Spain did increase its installed wind power capacity to 10% of its total electricity, although actual energy output is 10-30% of this, or 1-3% of total electricity, because the wind is intermittent and unreliable. However, Spain spent $3.7 billion on the program in 2007 alone, according to King Juan Carlos University economics professor Gabriel Calzada.
It created 50,000 jobs, mostly installing wind turbines, at $73,000 in annual subsidies per job – and 10,000 of these jobs have already been terminated. Spain’s economic problems have slashed the subsidies and put the remaining 40,000 jobs at risk.
Meanwhile, soaring prices for subsidized wind energy and carbon dioxide emission permits raised electricity prices for other businesses – causing 2.2 jobs to be lost for every “green” job created, says Calzada. Spain’s unemployment rate is now 17% and rising. That’s hardly the “success” story so often cited by Congress and the Obama Administration.

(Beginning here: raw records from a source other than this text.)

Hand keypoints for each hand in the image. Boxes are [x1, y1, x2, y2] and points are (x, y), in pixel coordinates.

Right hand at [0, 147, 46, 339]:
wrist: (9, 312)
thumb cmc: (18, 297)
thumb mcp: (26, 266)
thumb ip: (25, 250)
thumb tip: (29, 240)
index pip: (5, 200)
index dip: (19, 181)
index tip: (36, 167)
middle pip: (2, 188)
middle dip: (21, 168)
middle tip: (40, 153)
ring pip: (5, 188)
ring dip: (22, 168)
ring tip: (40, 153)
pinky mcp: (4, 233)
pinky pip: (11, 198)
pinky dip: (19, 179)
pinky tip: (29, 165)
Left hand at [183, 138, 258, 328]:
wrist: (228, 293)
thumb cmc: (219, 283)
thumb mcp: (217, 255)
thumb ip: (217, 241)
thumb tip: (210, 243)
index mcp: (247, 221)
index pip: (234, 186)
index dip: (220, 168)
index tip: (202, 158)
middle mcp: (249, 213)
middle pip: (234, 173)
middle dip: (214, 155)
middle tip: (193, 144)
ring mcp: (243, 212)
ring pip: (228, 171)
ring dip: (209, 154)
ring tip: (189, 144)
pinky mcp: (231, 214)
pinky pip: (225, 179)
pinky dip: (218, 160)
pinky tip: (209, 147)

Across the Channel, Britain’s biggest wind-energy projects are in trouble. Just as the UK government announced its goal of creating 400,000 eco-jobs by 2015, a major green energy employers is ending production. All 7,000 turbines that Downing Street just committed to installing over the next decade will be manufactured – not in Britain, but in Germany, Denmark and China.

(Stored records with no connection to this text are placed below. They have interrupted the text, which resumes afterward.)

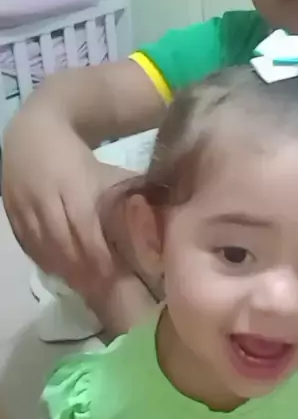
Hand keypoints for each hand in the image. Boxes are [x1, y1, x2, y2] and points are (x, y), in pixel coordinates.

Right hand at [3, 110, 119, 291]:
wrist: (32, 131)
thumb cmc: (76, 153)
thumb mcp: (101, 168)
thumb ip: (125, 191)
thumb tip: (161, 214)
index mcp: (70, 179)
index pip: (82, 222)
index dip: (96, 250)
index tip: (111, 271)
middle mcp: (43, 193)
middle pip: (61, 239)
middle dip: (80, 266)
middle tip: (99, 287)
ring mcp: (22, 203)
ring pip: (41, 244)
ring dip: (62, 268)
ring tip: (82, 286)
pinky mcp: (10, 211)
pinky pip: (26, 242)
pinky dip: (43, 259)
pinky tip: (59, 272)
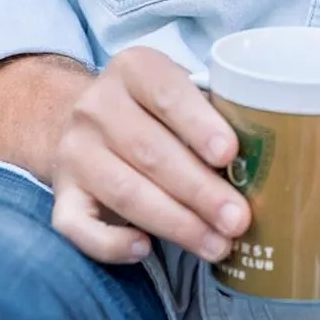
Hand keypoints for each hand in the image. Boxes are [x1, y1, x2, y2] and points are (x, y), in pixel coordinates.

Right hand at [50, 46, 250, 264]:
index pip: (167, 94)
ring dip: (176, 223)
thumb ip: (211, 114)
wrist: (87, 122)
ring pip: (125, 193)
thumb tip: (259, 162)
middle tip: (238, 219)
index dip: (199, 125)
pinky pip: (78, 226)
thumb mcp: (180, 91)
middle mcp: (96, 107)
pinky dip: (110, 243)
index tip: (229, 154)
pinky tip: (144, 249)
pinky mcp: (61, 194)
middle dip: (200, 190)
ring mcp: (74, 152)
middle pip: (151, 152)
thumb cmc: (155, 110)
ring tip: (216, 245)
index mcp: (133, 69)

For businesses, existing global warming policies have added 21% to industrial electricity bills since 2001, and this will rise to 55% by 2020, the UK government admits. Its latest renewable energy strategy will add another 15% – meaning the total impact on British industry will likely be a prohibitive 70% cost increase over two decades. This is the result of the government’s plans to cut carbon dioxide emissions 34% below 1990 levels by 2020, and increase the share of renewables, especially wind, from 6% to 31% of Britain’s electricity.

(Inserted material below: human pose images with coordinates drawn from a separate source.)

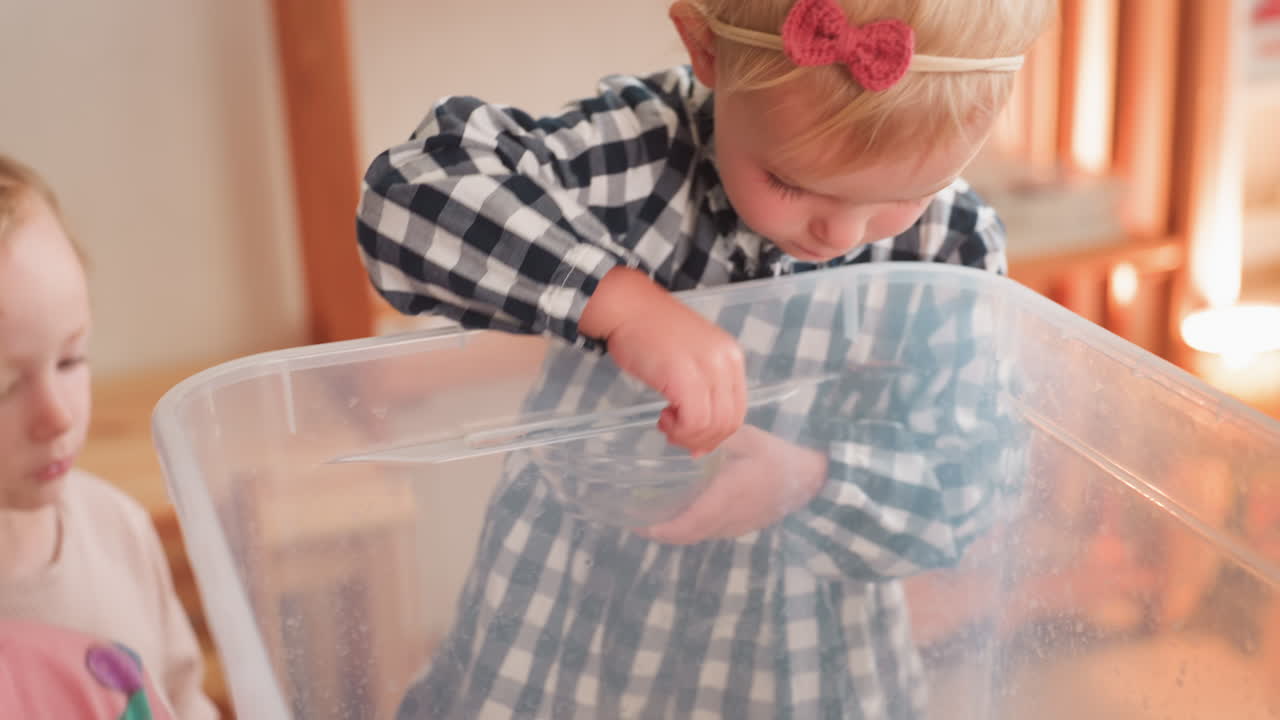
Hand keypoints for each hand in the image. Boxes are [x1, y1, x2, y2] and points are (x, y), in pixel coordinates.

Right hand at [580, 267, 745, 455]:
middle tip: (676, 436)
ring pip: (712, 425)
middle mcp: (726, 362)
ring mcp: (708, 368)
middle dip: (703, 440)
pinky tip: (663, 417)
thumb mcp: (691, 356)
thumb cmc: (651, 331)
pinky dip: (679, 429)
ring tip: (667, 424)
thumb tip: (700, 437)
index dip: (718, 434)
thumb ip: (702, 389)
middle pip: (729, 422)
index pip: (738, 410)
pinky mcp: (685, 377)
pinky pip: (694, 420)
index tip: (695, 442)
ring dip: (688, 436)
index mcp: (731, 357)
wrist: (628, 308)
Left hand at [638, 425, 827, 544]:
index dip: (660, 529)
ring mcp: (737, 526)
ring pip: (699, 534)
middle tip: (637, 517)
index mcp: (726, 499)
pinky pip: (711, 530)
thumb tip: (676, 434)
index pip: (687, 525)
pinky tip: (684, 508)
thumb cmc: (777, 455)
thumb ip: (712, 438)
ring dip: (676, 530)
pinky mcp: (743, 526)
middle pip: (688, 535)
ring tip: (654, 512)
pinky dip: (693, 525)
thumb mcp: (744, 437)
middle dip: (661, 531)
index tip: (637, 523)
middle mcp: (729, 520)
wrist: (812, 478)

These cost hikes could make British manufacturers uncompetitive, and send thousands more jobs overseas, the Energy Intensive Users Group reports. English steel mills could become “unable to compete globally, even at current domestic energy prices,” says British journalist Dominic Lawson; “but deliberately to make them uncompetitive is industrial vandalism – and even madness … a futile gesture ... and immoral.”